Корейцы, принявшие подданство России, составляли 20-30 проц. всех поселенцев. Они имели наиболее крупные наделы, были более обеспечены, подвергались меньшей эксплуатации, чем другие переселенцы. Из их среды обычно выделялись эксплуататорские элементы – подрядчики, купцы, кулаки. Уже в 1910 г. среди корейцев появились торговцы. Только во Владивостоке их было 210 человек, в Хабаровске – 80, в Никольск-Уссурийском – 90 человек.
Почти все корейцы, имевшие полные наделы (15 десятин), имели батраков.
К 1910 г. основную массу переселенцев составляли те, кто легально прибыл на русскую территорию с визой русского консульства в Корее и национальным паспортом. Все эти переселенцы обязаны были иметь русские годовые билеты. Они считались временно проживающими в крае. Впоследствии часть представителей этой категории определялась как «подлежащая приему в подданство».
Корейцы этой группы фактически были всецело предоставлены на усмотрение русской администрации.
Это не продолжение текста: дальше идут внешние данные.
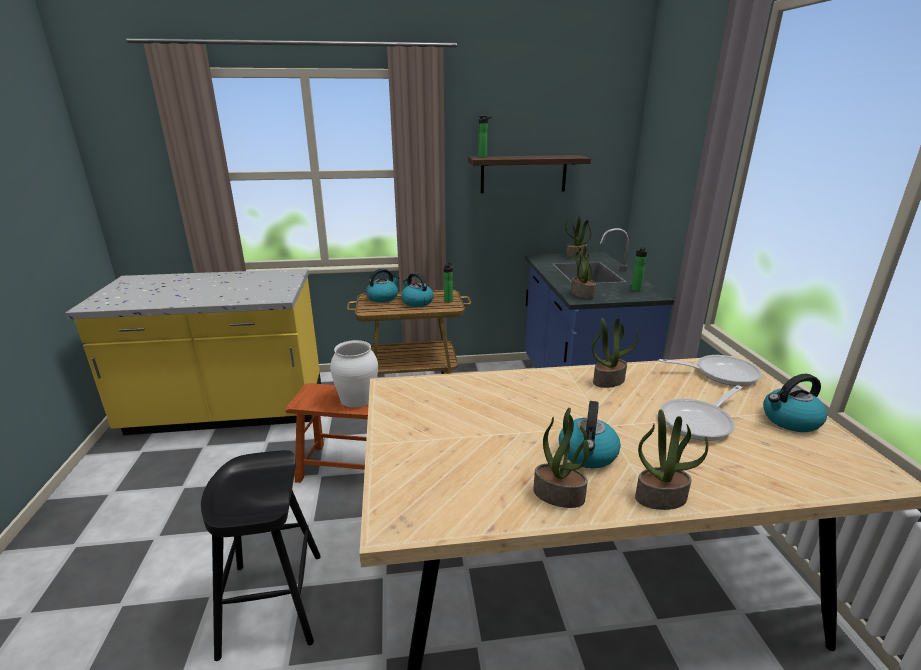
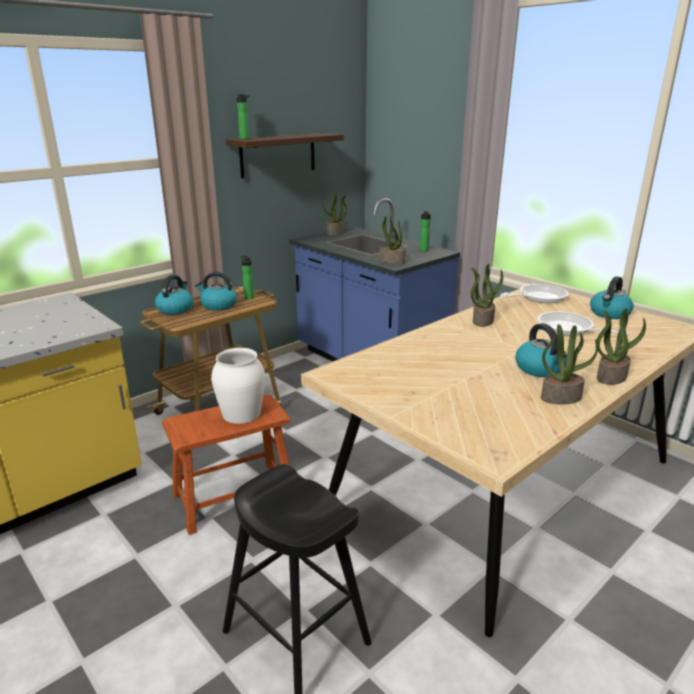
camera: 35 degrees left, 0 degrees up
frying pan [661,385,742,441] -> frying pan turned 120 degrees clockwise [538,312,630,336]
Находясь под постоянной угрозой выселения из страны, они не могли прочно оседать на земле и строить свое хозяйство. Батраки и арендаторы подвергались бесчеловечной эксплуатации со стороны землевладельцев.
Корейцы, перешедшие границу нелегально, без национальных паспортов и виз, приходили в край весной небольшими партиями под руководством опытных проводников, которые хорошо знали, где перейти границу и где можно устроиться на работу. В большинстве своем корейцы, приходившие на заработки, не возвращались на зиму в Корею и оседали в крае.
Лицам, принявшим русское подданство, выдавали особые свидетельства за подписью начальника округа, с указанием года переселения в пределы России. В свидетельстве перечислялись все члены семьи. На основании этих свидетельств составлялись посемейные списки, хранившиеся в сельских общественных управлениях. Новоподданные привлекались к исполнению денежных и натуральных земских повинностей наравне с местными крестьянами, проживавшими в области не менее 20 лет.
Корейским подданным, не имеющим определенных занятий, нищим, неспособным к труду, малолетним (до 12 лет) и старикам (старше 60 лет) переселение в Россию было запрещено. Все такие лица подлежали немедленной высылке за границу.
Селиться на государственных, казенных, городских, казачьих и общественных землях, строить на них дома и разные промышленные заведения, обрабатывать эти земли, а также заниматься самостоятельно сенокошением, пастьбой скота, охотой, рыбной ловлей, добычей разных металлов и минералов и тому подобными промыслами корейские подданные могли только с особого разрешения военного губернатора (ЦГАДВ, ф. 87, оп. 4, д. 1593, л. 321). Корейским подданным, имеющим дома, запрещалось принимать к себе на квартиру своих соотечественников. Таким образом, большинству корейцев не оставалось ничего другого, как идти в сельскохозяйственные рабочие, в батраки.
Вопрос о переселении корейцев, их переходе в русское подданство вызвал среди царской администрации разногласия.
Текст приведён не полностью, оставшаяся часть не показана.